Digital Flowers, iPad Portraits, and Normandy Seasons

The central focus of the retrospective is the last 25 years, a period of extraordinary inventiveness. Hockney’s move to Normandy in 2019 sparked a new chapter, resulting in daily iPad paintings of orchards, hedgerows, and village lanes. The 220 for 2020 series, displayed floor-to-ceiling in Gallery 5, is a dazzling ode to life’s rhythm—spring, nature, and renewal, even during the isolating days of lockdown.

Portraiture also takes a central place, with over 60 paintings of friends, carers, and cultural figures like Harry Styles, alongside floral still lifes and vivid self-portraits. These works, created digitally but framed traditionally, blur the line between past and future art forms.

An Artistic Pilgrimage Through Time

Further galleries showcase Hockney’s tributes to European art history, including The Great Wall (2000)—a visual argument on the role of optics in Renaissance painting. His admiration for Van Gogh, Cézanne, Fra Angelico, and Blake echoes through the rooms, with recent works such as After Blake: Less is Known than People Think (2024) offering philosophical reflection as much as visual pleasure.

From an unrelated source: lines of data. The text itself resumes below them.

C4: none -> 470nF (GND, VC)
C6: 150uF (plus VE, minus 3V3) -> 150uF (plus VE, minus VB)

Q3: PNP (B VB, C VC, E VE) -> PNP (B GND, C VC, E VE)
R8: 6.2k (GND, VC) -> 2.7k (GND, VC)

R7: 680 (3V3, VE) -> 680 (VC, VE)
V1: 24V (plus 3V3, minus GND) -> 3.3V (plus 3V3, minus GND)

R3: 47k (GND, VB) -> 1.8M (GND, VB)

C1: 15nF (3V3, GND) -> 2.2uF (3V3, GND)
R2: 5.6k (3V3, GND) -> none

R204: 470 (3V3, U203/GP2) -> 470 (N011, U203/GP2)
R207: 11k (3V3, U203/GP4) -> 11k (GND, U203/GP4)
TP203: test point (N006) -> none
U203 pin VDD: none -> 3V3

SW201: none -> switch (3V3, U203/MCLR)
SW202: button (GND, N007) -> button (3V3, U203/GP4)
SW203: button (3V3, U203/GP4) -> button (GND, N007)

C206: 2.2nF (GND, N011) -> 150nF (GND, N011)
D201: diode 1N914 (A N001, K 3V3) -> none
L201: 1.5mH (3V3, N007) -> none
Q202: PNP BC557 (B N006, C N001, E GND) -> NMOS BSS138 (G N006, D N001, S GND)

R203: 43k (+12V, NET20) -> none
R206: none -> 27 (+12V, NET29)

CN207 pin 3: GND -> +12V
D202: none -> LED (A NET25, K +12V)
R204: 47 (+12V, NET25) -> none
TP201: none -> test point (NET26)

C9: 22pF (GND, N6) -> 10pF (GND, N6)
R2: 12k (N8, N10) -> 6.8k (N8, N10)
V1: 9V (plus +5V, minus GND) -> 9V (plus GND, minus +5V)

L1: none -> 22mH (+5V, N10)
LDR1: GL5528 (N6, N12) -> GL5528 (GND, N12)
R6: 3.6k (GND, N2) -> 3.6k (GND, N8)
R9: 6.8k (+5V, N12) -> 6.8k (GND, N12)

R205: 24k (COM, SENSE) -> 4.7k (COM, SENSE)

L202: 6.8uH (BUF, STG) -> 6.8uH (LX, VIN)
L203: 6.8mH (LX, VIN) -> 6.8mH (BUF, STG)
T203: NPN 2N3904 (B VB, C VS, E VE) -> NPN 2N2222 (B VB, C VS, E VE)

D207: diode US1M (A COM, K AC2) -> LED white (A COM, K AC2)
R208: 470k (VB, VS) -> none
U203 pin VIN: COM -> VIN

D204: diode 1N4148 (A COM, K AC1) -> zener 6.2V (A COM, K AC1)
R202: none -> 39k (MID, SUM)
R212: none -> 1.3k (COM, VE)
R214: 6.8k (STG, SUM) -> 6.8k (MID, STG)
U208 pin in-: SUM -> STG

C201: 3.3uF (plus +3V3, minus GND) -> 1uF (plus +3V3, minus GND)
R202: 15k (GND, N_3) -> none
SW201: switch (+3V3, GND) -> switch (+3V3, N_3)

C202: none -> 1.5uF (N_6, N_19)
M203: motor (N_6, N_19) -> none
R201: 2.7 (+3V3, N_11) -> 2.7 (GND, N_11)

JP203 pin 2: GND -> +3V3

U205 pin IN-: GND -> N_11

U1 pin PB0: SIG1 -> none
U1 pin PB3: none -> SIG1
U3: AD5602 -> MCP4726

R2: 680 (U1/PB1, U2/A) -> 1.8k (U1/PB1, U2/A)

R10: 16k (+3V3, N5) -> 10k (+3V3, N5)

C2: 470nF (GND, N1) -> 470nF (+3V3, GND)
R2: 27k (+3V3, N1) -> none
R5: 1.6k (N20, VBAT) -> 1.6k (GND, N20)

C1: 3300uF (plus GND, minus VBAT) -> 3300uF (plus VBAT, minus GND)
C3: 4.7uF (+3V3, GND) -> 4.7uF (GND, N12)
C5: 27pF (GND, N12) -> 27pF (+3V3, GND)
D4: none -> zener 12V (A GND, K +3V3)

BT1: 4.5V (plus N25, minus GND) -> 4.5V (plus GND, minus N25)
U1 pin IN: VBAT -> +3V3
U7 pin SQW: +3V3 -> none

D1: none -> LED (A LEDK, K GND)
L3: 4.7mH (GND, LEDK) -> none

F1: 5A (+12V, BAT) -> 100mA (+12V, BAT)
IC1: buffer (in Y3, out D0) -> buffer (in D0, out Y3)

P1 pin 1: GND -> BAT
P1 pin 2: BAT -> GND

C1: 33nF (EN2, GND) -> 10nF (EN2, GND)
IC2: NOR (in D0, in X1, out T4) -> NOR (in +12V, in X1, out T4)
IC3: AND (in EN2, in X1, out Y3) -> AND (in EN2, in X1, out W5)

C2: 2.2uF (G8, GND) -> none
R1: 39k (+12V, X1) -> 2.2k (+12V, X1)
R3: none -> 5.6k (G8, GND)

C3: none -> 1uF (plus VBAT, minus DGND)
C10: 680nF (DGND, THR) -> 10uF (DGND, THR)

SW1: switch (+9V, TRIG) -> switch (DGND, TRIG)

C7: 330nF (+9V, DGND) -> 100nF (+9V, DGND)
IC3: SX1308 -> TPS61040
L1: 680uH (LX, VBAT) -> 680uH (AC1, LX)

A stunning immersive installation, combining opera, video, and performance, transforms one gallery into a living theatre. Here, Hockney reinterprets decades of stage design in a multisensory crescendo that underscores his lifelong connection with music and movement. The exhibition concludes in a more contemplative space, where intimate self-portraits and new spiritually charged paintings form a quiet farewell to the journey. Despite frailty, Hockney remains a force of nature—optimistic, expressive, and joyfully alive.

A Celebration of Art, Spring, and Resilience

David Hockney 25 is more than a retrospective—it’s a celebration of life, love, nature, and the unquenchable spirit of an artist who has always looked closely at the world, only to find beauty. At a time when Paris is reasserting itself as Europe’s capital of culture, this exhibition stands as a monumental event not just for Hockney’s career but for the global art world.

Visitors are greeted by a message first shared by Hockney during the pandemic: “Do remember they can’t cancel the spring.” In 2025, that phrase echoes louder than ever within the walls of Fondation Louis Vuitton—a beacon of hope, art, and the seasons’ eternal return.